[Collected data]
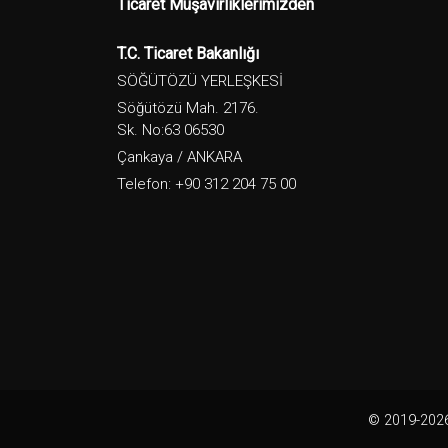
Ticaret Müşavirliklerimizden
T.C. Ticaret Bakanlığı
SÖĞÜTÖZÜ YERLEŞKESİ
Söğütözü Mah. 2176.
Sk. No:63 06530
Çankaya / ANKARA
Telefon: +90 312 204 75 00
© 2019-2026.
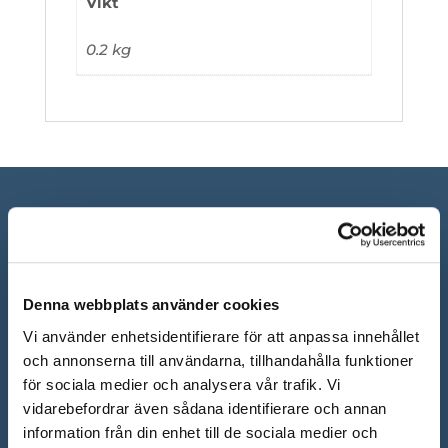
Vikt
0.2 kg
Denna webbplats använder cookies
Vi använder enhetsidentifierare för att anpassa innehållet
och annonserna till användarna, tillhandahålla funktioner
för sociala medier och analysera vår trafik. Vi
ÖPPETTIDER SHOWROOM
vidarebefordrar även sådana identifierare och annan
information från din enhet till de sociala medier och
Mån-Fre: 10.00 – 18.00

...

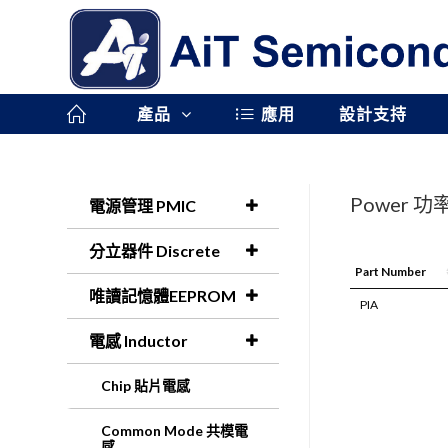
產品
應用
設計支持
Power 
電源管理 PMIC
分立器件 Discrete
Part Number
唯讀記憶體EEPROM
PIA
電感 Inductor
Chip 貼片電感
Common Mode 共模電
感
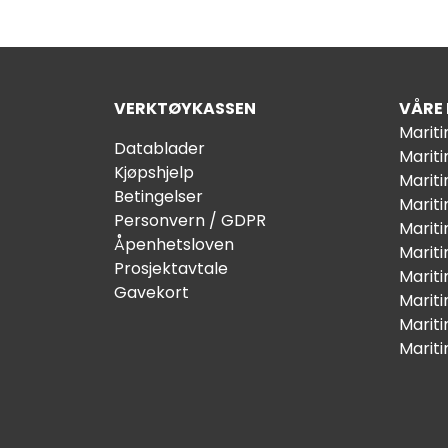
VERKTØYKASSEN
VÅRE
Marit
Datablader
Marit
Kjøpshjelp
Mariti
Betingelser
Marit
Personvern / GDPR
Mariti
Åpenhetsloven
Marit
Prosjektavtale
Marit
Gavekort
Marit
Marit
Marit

--

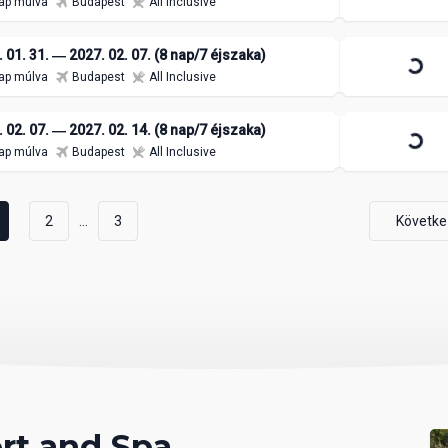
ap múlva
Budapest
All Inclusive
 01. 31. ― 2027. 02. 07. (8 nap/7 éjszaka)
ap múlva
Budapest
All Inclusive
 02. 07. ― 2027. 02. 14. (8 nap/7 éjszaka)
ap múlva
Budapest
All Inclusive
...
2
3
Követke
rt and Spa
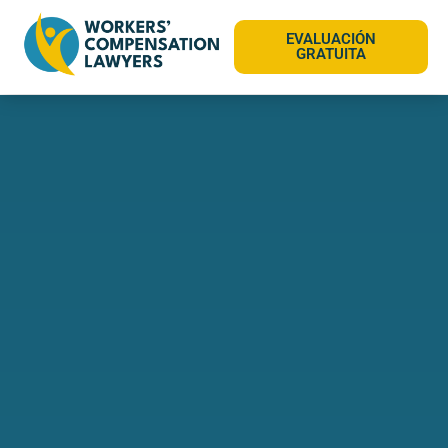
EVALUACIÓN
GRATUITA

• [Exercise instructions] State how many lines in the records above contain the word "till", and give only that number.

• [Written solution] 2